_Assigned task 1_
Translate this sentence from the caching passage into German: "Except for debugging, I can't think of a reason why the socket name would matter."

_Document passage_

# # # # # # #

AMG, 2010-11-06: Again, see Wibble zone handlers. There's not much on it at this point, but hopefully that will change.

Caching

AMG: I'm not necessarily thinking of caching entire pages; I wonder if I can be a bit more general than that. Perhaps I cache zone handler outcomes, using the incoming request as part of the key. (See memoizing.)

One tricky part is identifying the rest of the key, that is to say, all other inputs that play a part in determining the outcome. A closely related issue is identifying the irrelevant parts of the request. For example, if the socket name affects the outcome, there's no point in caching, since that changes all the time. Except for debugging, I can't think of a reason why the socket name would matter. Likewise a dependency on the peer's network name would impede caching, and sometimes that dependency exists legitimately.

# # # # # # #

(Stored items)

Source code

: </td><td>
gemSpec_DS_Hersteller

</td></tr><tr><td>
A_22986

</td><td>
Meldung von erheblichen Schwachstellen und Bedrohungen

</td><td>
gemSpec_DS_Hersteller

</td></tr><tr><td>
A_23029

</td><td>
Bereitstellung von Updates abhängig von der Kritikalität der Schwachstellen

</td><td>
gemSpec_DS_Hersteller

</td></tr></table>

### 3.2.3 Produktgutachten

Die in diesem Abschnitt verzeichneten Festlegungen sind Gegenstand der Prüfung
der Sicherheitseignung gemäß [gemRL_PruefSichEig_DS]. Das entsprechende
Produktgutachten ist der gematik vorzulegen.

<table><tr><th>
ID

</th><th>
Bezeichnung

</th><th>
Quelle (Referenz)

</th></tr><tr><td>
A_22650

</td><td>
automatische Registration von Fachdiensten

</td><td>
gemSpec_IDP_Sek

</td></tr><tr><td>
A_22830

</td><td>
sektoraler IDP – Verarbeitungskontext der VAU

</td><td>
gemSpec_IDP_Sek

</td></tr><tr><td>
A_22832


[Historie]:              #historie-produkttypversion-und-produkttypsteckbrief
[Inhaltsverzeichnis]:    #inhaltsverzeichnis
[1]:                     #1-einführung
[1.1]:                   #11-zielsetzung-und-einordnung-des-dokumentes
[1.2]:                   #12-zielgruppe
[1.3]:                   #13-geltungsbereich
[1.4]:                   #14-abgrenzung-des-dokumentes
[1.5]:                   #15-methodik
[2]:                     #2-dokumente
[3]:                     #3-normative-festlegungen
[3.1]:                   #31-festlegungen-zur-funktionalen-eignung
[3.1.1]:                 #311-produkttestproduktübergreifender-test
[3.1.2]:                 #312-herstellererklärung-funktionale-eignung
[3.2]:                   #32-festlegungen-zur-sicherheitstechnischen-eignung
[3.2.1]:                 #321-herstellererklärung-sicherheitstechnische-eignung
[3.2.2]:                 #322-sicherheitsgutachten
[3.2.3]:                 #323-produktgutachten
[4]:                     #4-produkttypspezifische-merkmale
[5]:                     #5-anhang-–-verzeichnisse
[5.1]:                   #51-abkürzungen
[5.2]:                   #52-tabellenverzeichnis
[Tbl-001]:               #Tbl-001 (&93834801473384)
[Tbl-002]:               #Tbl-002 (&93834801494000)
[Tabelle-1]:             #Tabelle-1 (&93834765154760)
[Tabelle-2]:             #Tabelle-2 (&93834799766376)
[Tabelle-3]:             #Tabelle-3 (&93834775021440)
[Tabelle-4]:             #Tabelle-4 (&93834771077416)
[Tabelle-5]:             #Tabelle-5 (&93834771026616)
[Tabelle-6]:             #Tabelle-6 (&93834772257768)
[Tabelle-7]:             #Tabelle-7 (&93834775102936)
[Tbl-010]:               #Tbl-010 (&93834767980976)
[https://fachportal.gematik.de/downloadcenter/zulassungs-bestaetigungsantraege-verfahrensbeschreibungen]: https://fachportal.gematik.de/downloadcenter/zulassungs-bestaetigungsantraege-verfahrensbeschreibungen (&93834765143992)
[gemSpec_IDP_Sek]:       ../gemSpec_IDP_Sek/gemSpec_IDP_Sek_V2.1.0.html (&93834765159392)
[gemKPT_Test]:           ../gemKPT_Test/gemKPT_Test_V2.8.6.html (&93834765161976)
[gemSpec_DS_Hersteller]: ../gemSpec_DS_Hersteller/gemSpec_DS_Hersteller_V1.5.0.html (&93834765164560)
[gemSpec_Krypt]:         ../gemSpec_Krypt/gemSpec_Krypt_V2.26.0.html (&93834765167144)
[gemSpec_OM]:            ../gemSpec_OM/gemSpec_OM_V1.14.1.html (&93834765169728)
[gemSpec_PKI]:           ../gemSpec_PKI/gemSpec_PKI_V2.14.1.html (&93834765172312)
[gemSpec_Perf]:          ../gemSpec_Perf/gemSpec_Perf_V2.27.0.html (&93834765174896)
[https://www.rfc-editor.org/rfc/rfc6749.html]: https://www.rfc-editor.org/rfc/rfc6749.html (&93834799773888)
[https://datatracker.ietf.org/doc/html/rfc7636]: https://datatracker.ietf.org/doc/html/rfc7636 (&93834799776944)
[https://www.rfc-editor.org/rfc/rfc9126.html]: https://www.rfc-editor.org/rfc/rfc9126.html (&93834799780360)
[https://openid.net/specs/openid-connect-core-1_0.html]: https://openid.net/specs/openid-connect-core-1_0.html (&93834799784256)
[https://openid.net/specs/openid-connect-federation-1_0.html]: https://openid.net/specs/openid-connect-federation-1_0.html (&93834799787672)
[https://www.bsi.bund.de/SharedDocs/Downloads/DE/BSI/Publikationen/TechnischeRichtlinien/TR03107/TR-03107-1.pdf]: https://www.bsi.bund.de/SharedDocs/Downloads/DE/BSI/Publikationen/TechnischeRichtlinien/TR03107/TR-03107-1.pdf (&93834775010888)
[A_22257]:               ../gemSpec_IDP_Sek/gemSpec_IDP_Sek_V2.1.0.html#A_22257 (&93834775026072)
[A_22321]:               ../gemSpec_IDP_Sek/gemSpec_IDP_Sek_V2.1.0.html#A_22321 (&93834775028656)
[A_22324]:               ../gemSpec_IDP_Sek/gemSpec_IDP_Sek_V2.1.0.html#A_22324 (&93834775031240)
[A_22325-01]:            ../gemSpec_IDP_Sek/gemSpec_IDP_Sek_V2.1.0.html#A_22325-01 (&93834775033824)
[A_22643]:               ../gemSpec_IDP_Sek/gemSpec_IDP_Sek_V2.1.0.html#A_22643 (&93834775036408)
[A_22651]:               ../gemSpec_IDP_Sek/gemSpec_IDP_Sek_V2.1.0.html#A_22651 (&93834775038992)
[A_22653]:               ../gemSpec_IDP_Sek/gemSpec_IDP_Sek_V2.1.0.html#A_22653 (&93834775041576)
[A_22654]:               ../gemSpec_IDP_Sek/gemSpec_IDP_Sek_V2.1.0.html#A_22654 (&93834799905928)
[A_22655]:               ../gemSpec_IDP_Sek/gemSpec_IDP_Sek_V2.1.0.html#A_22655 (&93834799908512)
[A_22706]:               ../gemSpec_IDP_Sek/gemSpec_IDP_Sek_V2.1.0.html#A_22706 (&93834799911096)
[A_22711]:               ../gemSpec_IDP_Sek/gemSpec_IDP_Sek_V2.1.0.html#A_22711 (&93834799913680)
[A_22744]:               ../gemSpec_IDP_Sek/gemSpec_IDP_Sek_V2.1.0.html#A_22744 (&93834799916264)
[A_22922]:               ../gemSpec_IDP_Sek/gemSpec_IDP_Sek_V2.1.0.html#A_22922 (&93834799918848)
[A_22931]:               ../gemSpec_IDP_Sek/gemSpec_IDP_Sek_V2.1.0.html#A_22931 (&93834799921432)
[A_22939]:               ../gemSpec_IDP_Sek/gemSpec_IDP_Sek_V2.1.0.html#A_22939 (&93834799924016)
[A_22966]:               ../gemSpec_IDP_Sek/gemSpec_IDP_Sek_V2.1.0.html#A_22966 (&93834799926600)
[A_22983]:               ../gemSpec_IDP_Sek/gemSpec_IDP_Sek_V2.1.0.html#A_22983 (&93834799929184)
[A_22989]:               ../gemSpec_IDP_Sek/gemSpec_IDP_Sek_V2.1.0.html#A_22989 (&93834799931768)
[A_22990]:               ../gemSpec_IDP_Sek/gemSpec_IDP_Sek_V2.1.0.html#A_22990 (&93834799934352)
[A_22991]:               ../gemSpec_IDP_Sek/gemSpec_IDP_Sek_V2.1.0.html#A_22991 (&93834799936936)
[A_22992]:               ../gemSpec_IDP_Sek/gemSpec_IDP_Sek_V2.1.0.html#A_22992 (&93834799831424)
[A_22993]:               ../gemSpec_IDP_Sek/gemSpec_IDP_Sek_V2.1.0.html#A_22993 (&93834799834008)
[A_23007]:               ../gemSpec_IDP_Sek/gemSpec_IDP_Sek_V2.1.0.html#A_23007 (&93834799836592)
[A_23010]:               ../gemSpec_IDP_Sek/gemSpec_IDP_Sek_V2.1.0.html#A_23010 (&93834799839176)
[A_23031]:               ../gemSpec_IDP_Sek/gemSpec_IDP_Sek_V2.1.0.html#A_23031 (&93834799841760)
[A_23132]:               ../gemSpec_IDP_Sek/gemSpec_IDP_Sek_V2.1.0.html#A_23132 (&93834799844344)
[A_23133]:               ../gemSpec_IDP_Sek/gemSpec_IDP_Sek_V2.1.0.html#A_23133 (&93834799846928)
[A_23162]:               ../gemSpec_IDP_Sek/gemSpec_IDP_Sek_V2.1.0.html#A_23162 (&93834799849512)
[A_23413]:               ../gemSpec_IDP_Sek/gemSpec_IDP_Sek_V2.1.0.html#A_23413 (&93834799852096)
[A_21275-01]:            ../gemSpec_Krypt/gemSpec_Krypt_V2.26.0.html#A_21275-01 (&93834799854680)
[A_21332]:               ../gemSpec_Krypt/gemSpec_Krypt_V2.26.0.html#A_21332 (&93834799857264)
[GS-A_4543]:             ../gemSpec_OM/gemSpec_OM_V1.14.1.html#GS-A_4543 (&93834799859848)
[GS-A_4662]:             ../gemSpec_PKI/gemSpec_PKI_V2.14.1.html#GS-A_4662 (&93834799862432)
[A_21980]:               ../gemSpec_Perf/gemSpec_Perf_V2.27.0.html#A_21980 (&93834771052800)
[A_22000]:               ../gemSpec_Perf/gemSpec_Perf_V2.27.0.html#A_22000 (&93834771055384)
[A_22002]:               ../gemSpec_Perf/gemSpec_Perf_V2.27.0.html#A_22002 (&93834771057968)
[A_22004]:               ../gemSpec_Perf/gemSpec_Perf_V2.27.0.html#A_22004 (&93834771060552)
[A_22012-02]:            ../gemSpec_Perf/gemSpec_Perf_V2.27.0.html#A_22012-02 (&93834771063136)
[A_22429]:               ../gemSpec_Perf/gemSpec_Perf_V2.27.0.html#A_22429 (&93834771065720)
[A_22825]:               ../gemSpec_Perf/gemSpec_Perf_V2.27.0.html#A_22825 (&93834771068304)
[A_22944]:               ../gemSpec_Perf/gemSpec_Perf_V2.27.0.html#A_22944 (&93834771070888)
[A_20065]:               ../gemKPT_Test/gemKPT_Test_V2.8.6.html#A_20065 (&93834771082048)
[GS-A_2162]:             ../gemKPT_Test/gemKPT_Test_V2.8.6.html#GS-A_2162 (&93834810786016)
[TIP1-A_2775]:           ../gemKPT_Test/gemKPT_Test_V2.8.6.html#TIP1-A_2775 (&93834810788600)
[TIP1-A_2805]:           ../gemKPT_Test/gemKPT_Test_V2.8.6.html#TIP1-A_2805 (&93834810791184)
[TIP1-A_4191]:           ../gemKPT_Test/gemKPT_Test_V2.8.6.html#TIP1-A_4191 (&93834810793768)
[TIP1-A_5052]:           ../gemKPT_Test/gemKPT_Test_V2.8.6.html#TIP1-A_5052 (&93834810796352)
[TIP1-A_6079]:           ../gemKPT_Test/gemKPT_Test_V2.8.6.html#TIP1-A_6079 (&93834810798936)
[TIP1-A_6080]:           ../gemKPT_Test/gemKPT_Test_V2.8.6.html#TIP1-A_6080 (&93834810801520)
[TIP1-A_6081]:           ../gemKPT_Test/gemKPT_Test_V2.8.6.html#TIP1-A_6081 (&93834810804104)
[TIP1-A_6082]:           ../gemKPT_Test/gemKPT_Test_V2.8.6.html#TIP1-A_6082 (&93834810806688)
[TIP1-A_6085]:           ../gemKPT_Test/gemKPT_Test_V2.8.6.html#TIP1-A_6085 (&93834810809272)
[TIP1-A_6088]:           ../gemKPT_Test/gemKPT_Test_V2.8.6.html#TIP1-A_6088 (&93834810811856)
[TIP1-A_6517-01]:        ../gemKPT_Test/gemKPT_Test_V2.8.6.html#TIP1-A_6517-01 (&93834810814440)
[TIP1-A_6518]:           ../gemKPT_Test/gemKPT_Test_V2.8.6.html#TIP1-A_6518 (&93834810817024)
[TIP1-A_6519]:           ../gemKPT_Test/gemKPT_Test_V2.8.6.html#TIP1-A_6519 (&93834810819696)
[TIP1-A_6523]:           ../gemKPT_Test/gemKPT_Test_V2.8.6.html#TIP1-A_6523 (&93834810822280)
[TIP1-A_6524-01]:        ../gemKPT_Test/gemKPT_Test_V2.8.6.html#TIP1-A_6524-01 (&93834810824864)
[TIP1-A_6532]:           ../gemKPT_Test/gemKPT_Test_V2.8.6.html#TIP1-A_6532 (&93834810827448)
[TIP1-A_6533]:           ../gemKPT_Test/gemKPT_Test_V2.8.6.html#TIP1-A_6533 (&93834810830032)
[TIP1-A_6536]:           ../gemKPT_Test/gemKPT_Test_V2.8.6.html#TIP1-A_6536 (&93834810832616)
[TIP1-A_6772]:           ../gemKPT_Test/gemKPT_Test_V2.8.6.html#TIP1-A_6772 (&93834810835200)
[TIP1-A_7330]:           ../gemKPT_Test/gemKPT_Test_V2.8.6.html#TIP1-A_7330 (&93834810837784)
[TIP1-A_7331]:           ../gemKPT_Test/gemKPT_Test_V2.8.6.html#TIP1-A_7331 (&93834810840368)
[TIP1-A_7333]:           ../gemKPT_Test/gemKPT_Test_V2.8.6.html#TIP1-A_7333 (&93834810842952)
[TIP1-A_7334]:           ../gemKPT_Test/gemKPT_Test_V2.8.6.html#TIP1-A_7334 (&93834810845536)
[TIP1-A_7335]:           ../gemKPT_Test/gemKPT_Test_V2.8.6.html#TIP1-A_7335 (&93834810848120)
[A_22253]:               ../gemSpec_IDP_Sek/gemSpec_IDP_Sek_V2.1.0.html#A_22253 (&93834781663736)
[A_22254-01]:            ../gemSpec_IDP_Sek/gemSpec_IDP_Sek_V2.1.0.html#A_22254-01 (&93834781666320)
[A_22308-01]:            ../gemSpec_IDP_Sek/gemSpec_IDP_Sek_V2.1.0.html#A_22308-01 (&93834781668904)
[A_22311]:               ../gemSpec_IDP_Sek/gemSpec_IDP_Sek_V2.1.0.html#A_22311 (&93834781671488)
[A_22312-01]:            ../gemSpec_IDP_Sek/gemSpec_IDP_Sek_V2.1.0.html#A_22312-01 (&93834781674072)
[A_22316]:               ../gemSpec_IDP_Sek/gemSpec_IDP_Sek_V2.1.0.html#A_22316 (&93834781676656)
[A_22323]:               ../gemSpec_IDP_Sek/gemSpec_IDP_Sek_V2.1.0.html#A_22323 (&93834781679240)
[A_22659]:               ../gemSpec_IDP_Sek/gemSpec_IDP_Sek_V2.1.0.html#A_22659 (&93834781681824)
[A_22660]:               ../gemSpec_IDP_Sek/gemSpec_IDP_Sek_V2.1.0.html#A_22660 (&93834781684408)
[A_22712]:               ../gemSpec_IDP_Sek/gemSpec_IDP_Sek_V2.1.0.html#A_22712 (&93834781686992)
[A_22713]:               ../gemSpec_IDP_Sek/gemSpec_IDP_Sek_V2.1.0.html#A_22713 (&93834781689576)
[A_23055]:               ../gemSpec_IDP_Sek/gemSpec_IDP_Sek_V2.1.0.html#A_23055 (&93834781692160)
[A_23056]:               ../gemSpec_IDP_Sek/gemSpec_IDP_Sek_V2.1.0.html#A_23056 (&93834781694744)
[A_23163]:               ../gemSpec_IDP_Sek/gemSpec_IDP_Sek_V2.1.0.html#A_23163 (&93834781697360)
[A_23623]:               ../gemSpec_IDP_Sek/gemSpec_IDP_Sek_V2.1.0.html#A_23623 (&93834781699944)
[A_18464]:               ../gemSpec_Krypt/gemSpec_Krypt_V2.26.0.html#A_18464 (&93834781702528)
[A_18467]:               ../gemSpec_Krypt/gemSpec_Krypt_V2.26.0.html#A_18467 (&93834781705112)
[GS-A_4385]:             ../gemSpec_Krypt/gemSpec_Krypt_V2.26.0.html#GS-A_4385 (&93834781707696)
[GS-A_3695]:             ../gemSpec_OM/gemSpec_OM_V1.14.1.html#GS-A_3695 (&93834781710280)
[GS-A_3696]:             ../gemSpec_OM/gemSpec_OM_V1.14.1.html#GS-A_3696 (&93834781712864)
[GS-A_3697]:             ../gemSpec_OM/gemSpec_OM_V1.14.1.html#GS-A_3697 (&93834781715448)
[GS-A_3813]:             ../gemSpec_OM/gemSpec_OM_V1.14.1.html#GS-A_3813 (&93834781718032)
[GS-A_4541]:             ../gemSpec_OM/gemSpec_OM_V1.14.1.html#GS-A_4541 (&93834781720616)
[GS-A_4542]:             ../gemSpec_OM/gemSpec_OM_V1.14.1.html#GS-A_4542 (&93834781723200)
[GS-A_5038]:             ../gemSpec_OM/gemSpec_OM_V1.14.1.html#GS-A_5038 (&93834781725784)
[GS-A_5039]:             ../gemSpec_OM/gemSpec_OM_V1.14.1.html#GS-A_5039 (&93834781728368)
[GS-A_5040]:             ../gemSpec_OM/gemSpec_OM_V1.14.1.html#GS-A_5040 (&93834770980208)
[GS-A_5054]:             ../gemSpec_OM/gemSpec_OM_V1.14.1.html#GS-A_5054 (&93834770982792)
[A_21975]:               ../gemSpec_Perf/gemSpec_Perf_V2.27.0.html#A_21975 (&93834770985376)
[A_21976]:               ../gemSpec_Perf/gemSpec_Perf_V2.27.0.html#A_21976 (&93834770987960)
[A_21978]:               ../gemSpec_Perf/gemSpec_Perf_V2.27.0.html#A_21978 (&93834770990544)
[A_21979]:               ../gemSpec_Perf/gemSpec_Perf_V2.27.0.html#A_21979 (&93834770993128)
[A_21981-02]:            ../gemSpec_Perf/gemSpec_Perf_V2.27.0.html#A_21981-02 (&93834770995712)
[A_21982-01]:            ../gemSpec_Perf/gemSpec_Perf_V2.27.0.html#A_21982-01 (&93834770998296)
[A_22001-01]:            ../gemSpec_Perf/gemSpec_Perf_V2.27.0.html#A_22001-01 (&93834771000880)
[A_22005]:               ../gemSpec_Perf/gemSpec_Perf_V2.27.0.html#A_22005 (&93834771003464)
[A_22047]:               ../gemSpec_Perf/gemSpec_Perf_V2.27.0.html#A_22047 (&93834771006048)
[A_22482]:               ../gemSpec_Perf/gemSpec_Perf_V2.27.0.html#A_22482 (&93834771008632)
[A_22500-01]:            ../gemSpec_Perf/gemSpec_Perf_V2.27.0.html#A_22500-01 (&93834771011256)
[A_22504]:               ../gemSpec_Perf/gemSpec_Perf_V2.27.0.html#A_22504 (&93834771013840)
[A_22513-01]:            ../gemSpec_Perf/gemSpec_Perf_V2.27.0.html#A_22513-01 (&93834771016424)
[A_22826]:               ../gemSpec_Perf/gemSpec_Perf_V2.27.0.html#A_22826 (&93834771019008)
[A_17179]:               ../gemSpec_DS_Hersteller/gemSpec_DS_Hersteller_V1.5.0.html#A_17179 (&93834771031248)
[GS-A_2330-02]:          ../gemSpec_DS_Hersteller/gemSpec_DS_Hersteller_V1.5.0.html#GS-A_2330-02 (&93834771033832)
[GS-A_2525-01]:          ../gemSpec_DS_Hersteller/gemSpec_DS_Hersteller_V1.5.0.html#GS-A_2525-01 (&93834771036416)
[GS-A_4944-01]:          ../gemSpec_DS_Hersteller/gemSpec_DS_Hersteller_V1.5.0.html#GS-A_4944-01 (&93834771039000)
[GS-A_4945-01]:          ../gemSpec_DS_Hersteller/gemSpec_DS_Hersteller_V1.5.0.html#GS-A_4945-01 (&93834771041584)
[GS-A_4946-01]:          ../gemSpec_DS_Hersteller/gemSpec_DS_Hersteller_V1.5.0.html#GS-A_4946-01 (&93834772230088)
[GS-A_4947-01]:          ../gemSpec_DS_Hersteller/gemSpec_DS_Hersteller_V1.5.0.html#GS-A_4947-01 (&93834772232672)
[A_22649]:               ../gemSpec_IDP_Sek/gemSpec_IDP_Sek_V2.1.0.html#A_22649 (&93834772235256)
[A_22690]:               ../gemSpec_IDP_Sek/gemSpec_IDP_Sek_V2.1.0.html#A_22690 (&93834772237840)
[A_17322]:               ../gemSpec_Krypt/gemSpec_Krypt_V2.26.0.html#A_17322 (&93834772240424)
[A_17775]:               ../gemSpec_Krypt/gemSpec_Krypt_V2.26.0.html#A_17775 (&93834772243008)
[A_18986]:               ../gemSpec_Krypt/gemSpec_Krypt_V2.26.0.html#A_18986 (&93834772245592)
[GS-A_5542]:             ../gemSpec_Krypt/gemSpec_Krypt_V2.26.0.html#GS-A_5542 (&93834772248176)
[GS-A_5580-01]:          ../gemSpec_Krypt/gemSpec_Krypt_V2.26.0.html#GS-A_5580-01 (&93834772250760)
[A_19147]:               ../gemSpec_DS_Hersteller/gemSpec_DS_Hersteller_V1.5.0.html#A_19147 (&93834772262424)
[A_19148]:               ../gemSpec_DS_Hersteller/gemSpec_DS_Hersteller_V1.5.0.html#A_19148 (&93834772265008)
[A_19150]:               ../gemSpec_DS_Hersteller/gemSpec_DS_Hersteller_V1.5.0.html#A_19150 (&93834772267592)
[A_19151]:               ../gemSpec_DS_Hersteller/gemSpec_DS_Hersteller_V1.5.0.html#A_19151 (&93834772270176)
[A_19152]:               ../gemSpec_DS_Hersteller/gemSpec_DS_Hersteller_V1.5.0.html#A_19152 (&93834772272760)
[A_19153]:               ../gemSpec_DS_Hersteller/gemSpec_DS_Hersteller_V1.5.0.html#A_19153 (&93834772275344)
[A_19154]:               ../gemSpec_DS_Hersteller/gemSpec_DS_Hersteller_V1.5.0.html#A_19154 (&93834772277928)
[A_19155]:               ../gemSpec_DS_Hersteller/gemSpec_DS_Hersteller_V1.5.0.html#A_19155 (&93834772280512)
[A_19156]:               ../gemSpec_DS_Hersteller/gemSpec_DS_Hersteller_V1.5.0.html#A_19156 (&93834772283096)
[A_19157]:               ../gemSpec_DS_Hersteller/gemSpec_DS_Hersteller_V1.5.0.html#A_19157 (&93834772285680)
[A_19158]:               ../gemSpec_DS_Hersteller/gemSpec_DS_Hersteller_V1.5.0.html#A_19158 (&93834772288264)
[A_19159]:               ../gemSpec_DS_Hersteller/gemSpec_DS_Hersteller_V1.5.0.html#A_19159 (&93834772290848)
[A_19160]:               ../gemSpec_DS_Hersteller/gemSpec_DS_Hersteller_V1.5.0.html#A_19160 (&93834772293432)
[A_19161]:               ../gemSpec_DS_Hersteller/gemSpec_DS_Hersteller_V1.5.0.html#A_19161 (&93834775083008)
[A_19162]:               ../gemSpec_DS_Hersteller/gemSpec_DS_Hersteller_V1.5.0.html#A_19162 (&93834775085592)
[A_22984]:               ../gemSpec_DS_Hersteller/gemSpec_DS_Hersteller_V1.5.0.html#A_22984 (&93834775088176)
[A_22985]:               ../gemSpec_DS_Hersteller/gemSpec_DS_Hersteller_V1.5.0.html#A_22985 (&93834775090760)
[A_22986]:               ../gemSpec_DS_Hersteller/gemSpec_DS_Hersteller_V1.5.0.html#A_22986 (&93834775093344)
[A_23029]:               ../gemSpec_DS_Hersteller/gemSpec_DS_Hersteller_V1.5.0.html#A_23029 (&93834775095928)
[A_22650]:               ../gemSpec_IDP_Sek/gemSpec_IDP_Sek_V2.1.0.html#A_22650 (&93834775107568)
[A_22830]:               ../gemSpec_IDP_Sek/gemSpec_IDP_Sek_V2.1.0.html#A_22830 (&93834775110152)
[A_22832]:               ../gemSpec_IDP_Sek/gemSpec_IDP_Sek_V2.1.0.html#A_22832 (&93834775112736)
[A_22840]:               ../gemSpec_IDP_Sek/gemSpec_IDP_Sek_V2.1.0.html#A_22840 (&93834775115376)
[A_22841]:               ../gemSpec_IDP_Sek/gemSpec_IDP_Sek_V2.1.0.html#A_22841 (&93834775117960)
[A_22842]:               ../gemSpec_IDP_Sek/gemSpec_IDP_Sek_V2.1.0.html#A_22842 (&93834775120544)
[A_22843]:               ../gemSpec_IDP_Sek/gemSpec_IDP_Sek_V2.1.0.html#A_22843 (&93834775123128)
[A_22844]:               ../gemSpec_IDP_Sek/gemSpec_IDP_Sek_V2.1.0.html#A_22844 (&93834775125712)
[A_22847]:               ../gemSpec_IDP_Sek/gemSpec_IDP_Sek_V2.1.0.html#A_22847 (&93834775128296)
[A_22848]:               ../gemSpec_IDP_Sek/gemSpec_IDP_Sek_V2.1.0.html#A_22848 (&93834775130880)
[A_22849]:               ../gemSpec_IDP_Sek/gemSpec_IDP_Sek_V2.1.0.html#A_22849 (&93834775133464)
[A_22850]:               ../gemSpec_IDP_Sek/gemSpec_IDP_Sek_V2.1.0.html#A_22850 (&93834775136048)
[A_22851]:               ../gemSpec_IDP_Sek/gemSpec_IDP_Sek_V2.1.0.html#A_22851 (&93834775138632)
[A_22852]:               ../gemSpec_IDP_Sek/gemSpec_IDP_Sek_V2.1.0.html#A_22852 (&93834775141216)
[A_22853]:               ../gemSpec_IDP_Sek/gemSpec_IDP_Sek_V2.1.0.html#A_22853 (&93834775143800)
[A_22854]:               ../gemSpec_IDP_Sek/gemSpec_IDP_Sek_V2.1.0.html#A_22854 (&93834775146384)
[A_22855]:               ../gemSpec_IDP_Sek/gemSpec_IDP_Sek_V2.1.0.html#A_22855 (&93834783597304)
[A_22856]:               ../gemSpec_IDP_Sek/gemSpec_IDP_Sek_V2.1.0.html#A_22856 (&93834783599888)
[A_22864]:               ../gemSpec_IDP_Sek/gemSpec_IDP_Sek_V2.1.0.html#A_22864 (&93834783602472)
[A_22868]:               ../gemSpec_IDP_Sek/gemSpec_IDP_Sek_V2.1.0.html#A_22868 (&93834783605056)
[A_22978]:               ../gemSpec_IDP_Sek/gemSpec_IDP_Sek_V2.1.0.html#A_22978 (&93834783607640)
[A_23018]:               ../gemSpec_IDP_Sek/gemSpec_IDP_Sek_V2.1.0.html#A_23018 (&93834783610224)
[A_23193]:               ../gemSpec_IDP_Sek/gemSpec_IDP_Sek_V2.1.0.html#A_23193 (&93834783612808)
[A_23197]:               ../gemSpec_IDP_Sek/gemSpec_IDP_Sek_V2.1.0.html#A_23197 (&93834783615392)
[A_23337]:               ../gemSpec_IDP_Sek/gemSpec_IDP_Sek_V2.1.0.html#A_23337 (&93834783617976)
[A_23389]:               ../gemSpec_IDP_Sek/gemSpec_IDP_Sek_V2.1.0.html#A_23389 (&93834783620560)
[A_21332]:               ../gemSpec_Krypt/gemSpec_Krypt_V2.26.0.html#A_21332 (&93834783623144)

# # # # # # #

_Assigned task 2_
Reproduce the records without any changes, from their first line through the line containing "### 3.2.3 Produktgutachten", including both of those lines.

_Task answer 1_
Außer zum Debuggen fällt mir kein Grund ein, warum der Socket-Name eine Rolle spielen sollte.

_Task answer 2_
Source code

: </td><td>
gemSpec_DS_Hersteller

</td></tr><tr><td>
A_22986

</td><td>
Meldung von erheblichen Schwachstellen und Bedrohungen

</td><td>
gemSpec_DS_Hersteller

</td></tr><tr><td>
A_23029

</td><td>
Bereitstellung von Updates abhängig von der Kritikalität der Schwachstellen

</td><td>
gemSpec_DS_Hersteller

</td></tr></table>

### 3.2.3 Produktgutachten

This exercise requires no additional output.